Dataset excerpts
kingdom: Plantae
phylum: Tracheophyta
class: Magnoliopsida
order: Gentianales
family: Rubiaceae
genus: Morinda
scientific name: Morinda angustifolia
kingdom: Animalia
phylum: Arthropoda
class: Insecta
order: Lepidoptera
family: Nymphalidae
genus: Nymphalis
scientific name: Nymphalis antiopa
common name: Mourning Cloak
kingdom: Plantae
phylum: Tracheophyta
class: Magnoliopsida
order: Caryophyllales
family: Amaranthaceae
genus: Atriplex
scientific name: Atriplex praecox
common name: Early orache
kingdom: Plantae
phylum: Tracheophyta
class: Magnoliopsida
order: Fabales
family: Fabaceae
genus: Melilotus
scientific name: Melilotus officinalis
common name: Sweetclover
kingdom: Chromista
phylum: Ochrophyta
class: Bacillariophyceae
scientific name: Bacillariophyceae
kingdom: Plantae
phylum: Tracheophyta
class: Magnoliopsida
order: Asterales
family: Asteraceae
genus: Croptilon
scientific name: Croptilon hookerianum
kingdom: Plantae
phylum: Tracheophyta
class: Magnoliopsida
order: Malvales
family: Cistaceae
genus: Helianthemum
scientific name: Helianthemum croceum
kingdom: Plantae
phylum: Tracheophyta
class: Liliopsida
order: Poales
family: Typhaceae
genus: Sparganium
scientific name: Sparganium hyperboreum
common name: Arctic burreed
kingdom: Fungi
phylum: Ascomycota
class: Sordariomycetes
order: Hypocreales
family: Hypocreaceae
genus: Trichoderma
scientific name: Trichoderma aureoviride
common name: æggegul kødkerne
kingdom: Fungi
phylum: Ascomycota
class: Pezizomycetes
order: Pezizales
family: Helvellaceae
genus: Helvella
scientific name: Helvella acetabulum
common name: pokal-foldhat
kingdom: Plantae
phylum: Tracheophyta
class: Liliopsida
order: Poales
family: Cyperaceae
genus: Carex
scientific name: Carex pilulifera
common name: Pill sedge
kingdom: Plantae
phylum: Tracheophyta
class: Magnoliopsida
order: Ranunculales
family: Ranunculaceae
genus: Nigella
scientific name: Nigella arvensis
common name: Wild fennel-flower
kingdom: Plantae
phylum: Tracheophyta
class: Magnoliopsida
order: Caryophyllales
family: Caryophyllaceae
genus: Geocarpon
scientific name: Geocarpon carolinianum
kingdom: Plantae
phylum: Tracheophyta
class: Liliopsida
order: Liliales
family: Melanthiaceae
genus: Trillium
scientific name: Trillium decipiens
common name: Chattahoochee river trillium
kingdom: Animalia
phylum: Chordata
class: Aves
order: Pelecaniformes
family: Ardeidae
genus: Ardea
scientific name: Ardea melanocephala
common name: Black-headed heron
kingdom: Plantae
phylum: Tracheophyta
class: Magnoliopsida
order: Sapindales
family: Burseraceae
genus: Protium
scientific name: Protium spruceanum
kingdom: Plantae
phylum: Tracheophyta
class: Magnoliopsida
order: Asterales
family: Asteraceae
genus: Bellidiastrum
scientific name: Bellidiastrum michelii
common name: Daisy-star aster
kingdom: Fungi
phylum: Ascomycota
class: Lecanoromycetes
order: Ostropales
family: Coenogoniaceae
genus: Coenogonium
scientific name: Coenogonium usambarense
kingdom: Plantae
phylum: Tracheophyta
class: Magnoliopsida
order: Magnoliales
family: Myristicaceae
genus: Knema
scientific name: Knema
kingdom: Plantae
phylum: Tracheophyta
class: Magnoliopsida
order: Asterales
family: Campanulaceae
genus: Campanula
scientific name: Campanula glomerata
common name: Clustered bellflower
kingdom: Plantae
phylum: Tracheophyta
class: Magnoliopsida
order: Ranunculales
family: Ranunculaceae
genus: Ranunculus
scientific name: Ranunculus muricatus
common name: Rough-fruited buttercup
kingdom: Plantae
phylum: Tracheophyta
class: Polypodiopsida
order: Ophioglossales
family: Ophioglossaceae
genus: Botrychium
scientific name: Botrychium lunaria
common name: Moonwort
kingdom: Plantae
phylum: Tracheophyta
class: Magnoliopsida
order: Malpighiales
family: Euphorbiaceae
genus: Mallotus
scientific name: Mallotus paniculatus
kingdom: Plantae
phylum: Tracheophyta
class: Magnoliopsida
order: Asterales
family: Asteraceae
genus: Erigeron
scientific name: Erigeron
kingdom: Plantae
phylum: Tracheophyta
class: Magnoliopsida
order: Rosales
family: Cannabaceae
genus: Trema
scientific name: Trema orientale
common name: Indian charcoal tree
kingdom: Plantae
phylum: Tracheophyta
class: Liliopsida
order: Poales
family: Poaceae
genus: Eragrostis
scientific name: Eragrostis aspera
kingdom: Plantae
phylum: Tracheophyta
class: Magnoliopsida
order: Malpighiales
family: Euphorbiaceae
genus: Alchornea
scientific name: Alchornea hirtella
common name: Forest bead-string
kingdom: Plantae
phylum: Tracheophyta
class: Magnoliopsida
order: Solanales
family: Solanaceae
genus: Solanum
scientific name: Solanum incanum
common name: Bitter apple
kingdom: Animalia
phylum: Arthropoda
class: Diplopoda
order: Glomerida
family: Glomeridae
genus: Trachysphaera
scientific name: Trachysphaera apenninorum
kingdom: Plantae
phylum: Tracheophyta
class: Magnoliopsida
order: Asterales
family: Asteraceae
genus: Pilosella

Task to complete
Please put each line of the data above into a JSON list of strings, one string per line, with any blank lines left out.

Correct answer
[
  "kingdom: Plantae",
  "phylum: Tracheophyta",
  "class: Magnoliopsida",
  "order: Gentianales",
  "family: Rubiaceae",
  "genus: Morinda",
  "scientific name: Morinda angustifolia",
  "kingdom: Animalia",
  "phylum: Arthropoda",
  "class: Insecta",
  "order: Lepidoptera",
  "family: Nymphalidae",
  "genus: Nymphalis",
  "scientific name: Nymphalis antiopa",
  "common name: Mourning Cloak",
  "kingdom: Plantae",
  "phylum: Tracheophyta",
  "class: Magnoliopsida",
  "order: Caryophyllales",
  "family: Amaranthaceae",
  "genus: Atriplex",
  "scientific name: Atriplex praecox",
  "common name: Early orache",
  "kingdom: Plantae",
  "phylum: Tracheophyta",
  "class: Magnoliopsida",
  "order: Fabales",
  "family: Fabaceae",
  "genus: Melilotus",
  "scientific name: Melilotus officinalis",
  "common name: Sweetclover",
  "kingdom: Chromista",
  "phylum: Ochrophyta",
  "class: Bacillariophyceae",
  "scientific name: Bacillariophyceae",
  "kingdom: Plantae",
  "phylum: Tracheophyta",
  "class: Magnoliopsida",
  "order: Asterales",
  "family: Asteraceae",
  "genus: Croptilon",
  "scientific name: Croptilon hookerianum",
  "kingdom: Plantae",
  "phylum: Tracheophyta",
  "class: Magnoliopsida",
  "order: Malvales",
  "family: Cistaceae",
  "genus: Helianthemum",
  "scientific name: Helianthemum croceum",
  "kingdom: Plantae",
  "phylum: Tracheophyta",
  "class: Liliopsida",
  "order: Poales",
  "family: Typhaceae",
  "genus: Sparganium",
  "scientific name: Sparganium hyperboreum",
  "common name: Arctic burreed",
  "kingdom: Fungi",
  "phylum: Ascomycota",
  "class: Sordariomycetes",
  "order: Hypocreales",
  "family: Hypocreaceae",
  "genus: Trichoderma",
  "scientific name: Trichoderma aureoviride",
  "common name: æggegul kødkerne",
  "kingdom: Fungi",
  "phylum: Ascomycota",
  "class: Pezizomycetes",
  "order: Pezizales",
  "family: Helvellaceae",
  "genus: Helvella",
  "scientific name: Helvella acetabulum",
  "common name: pokal-foldhat",
  "kingdom: Plantae",
  "phylum: Tracheophyta",
  "class: Liliopsida",
  "order: Poales",
  "family: Cyperaceae",
  "genus: Carex",
  "scientific name: Carex pilulifera",
  "common name: Pill sedge",
  "kingdom: Plantae",
  "phylum: Tracheophyta",
  "class: Magnoliopsida",
  "order: Ranunculales",
  "family: Ranunculaceae",
  "genus: Nigella",
  "scientific name: Nigella arvensis",
  "common name: Wild fennel-flower",
  "kingdom: Plantae",
  "phylum: Tracheophyta",
  "class: Magnoliopsida",
  "order: Caryophyllales",
  "family: Caryophyllaceae",
  "genus: Geocarpon",
  "scientific name: Geocarpon carolinianum",
  "kingdom: Plantae",
  "phylum: Tracheophyta",
  "class: Liliopsida",
  "order: Liliales",
  "family: Melanthiaceae",
  "genus: Trillium",
  "scientific name: Trillium decipiens",
  "common name: Chattahoochee river trillium",
  "kingdom: Animalia",
  "phylum: Chordata",
  "class: Aves",
  "order: Pelecaniformes",
  "family: Ardeidae",
  "genus: Ardea",
  "scientific name: Ardea melanocephala",
  "common name: Black-headed heron",
  "kingdom: Plantae",
  "phylum: Tracheophyta",
  "class: Magnoliopsida",
  "order: Sapindales",
  "family: Burseraceae",
  "genus: Protium",
  "scientific name: Protium spruceanum",
  "kingdom: Plantae",
  "phylum: Tracheophyta",
  "class: Magnoliopsida",
  "order: Asterales",
  "family: Asteraceae",
  "genus: Bellidiastrum",
  "scientific name: Bellidiastrum michelii",
  "common name: Daisy-star aster",
  "kingdom: Fungi",
  "phylum: Ascomycota",
  "class: Lecanoromycetes",
  "order: Ostropales",
  "family: Coenogoniaceae",
  "genus: Coenogonium",
  "scientific name: Coenogonium usambarense",
  "kingdom: Plantae",
  "phylum: Tracheophyta",
  "class: Magnoliopsida",
  "order: Magnoliales",
  "family: Myristicaceae",
  "genus: Knema",
  "scientific name: Knema",
  "kingdom: Plantae",
  "phylum: Tracheophyta",
  "class: Magnoliopsida",
  "order: Asterales",
  "family: Campanulaceae",
  "genus: Campanula",
  "scientific name: Campanula glomerata",
  "common name: Clustered bellflower",
  "kingdom: Plantae",
  "phylum: Tracheophyta",
  "class: Magnoliopsida",
  "order: Ranunculales",
  "family: Ranunculaceae",
  "genus: Ranunculus",
  "scientific name: Ranunculus muricatus",
  "common name: Rough-fruited buttercup",
  "kingdom: Plantae",
  "phylum: Tracheophyta",
  "class: Polypodiopsida",
  "order: Ophioglossales",
  "family: Ophioglossaceae",
  "genus: Botrychium",
  "scientific name: Botrychium lunaria",
  "common name: Moonwort",
  "kingdom: Plantae",
  "phylum: Tracheophyta",
  "class: Magnoliopsida",
  "order: Malpighiales",
  "family: Euphorbiaceae",
  "genus: Mallotus",
  "scientific name: Mallotus paniculatus",
  "kingdom: Plantae",
  "phylum: Tracheophyta",
  "class: Magnoliopsida",
  "order: Asterales",
  "family: Asteraceae",
  "genus: Erigeron",
  "scientific name: Erigeron",
  "kingdom: Plantae",
  "phylum: Tracheophyta",
  "class: Magnoliopsida",
  "order: Rosales",
  "family: Cannabaceae",
  "genus: Trema",
  "scientific name: Trema orientale",
  "common name: Indian charcoal tree",
  "kingdom: Plantae",
  "phylum: Tracheophyta",
  "class: Liliopsida",
  "order: Poales",
  "family: Poaceae",
  "genus: Eragrostis",
  "scientific name: Eragrostis aspera",
  "kingdom: Plantae",
  "phylum: Tracheophyta",
  "class: Magnoliopsida",
  "order: Malpighiales",
  "family: Euphorbiaceae",
  "genus: Alchornea",
  "scientific name: Alchornea hirtella",
  "common name: Forest bead-string",
  "kingdom: Plantae",
  "phylum: Tracheophyta",
  "class: Magnoliopsida",
  "order: Solanales",
  "family: Solanaceae",
  "genus: Solanum",
  "scientific name: Solanum incanum",
  "common name: Bitter apple",
  "kingdom: Animalia",
  "phylum: Arthropoda",
  "class: Diplopoda",
  "order: Glomerida",
  "family: Glomeridae",
  "genus: Trachysphaera",
  "scientific name: Trachysphaera apenninorum",
  "kingdom: Plantae",
  "phylum: Tracheophyta",
  "class: Magnoliopsida",
  "order: Asterales",
  "family: Asteraceae",
  "genus: Pilosella"
]